Myofascial pain in the jaw and face most often develops gradually — it may take years of poorly-defined discomfort before you start feeling actual pain. In the initial stages, myofascial jaw pain manifests as a dull, poorly localized ache. Therefore, you may have difficulties pointing to exactly where you feel the pain. You may question yourself: Is it my tooth? My jaw? My ear? My eye? My sinuses?
Pain (or soreness) may initially come and go, or it may feel like a constant, low-grade discomfort.

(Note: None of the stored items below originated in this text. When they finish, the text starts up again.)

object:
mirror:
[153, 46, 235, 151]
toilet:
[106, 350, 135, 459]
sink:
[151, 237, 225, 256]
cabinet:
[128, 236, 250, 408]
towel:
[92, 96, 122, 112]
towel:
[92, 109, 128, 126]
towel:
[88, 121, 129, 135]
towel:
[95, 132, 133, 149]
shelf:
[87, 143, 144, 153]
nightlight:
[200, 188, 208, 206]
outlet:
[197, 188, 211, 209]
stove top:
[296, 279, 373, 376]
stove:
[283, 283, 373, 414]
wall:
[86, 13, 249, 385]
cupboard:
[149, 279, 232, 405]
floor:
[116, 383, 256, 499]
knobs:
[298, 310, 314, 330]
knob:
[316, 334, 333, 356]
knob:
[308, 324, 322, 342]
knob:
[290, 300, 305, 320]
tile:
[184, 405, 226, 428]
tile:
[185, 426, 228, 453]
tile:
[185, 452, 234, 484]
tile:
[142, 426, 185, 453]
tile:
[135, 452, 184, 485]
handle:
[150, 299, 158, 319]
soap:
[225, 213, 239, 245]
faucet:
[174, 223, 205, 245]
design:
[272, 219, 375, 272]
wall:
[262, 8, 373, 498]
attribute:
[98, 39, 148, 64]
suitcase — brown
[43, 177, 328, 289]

The onset of myofascial pain in the face and jaw is often preceded by a sensation of tightness in the jaw or clicking of the jaw; however, it can also occur without any warning signs. As the dysfunction progresses, myofascial pain increases in intensity and becomes more frequent. You may start noticing jaw pain or discomfort while eating, talking, singing, laughing, smiling, yawning, and other activities that involve opening your mouth wide.
At this point you may stop eating chewy, hard, or crunchy foods, say good-bye to thick sandwiches, and hesitate to schedule dental appointments because of fear of sitting with your mouth open for a prolonged period of time.

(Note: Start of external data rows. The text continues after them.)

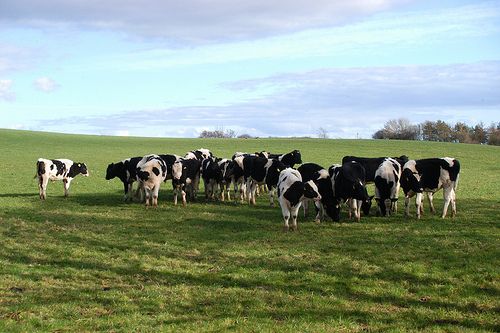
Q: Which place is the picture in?
A: It is at the field.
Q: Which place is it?
A: It is a field.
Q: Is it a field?
A: Yes, it is a field.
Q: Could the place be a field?
A: Yes, it is a field.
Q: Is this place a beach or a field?
A: It is a field.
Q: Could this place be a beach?
A: No, it is a field.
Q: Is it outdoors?
A: Yes, it is outdoors.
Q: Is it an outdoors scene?
A: Yes, it is outdoors.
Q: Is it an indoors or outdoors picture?
A: It is outdoors.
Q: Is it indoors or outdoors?
A: It is outdoors.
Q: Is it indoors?
A: No, it is outdoors.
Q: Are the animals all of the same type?
A: Yes, all the animals are cows.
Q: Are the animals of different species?
A: No, all the animals are cows.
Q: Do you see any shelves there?
A: No, there are no shelves.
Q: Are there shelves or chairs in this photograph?
A: No, there are no shelves or chairs.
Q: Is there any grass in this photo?
A: Yes, there is grass.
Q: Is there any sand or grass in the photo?
A: Yes, there is grass.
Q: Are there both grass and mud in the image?
A: No, there is grass but no mud.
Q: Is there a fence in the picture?
A: No, there are no fences.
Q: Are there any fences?
A: No, there are no fences.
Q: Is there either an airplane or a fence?
A: No, there are no fences or airplanes.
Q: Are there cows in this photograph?
A: Yes, there is a cow.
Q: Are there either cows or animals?
A: Yes, there is a cow.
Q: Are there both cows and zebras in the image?
A: No, there is a cow but no zebras.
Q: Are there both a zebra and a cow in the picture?
A: No, there is a cow but no zebras.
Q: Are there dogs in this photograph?
A: No, there are no dogs.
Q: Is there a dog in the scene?
A: No, there are no dogs.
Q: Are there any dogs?
A: No, there are no dogs.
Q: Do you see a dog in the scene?
A: No, there are no dogs.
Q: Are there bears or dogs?
A: No, there are no dogs or bears.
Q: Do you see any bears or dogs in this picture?
A: No, there are no dogs or bears.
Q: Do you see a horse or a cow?
A: Yes, there is a cow.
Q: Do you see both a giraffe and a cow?
A: No, there is a cow but no giraffes.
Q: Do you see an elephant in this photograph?
A: No, there are no elephants.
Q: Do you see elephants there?
A: No, there are no elephants.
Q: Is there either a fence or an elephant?
A: No, there are no elephants or fences.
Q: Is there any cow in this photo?
A: Yes, there is a cow.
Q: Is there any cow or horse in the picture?
A: Yes, there is a cow.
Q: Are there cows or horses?
A: Yes, there is a cow.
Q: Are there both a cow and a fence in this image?
A: No, there is a cow but no fences.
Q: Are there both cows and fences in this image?
A: No, there is a cow but no fences.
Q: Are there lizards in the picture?
A: No, there are no lizards.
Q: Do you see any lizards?
A: No, there are no lizards.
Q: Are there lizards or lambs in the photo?
A: No, there are no lizards or lambs.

If not treated, myofascial pain in the face may become not only constant, but so intense that it can resemble the severe pain that occurs in trigeminal neuralgia.

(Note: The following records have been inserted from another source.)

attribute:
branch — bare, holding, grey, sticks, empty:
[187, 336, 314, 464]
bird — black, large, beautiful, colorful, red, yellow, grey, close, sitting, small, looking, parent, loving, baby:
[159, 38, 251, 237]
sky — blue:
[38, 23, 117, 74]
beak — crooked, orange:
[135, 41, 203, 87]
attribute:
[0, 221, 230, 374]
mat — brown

Myofascial pain in the face and jaw is frequently associated with a sensation of tightness (with or without pain) in the neck, shoulders, and upper back muscles. You may also experience headaches (or a sensation of pressure in the head), a feeling of stuffiness in the ear or ringing in the ear (tinnitus), dizziness, aching of the teeth, discomfort when swallowing, or a sensation of throat tightness.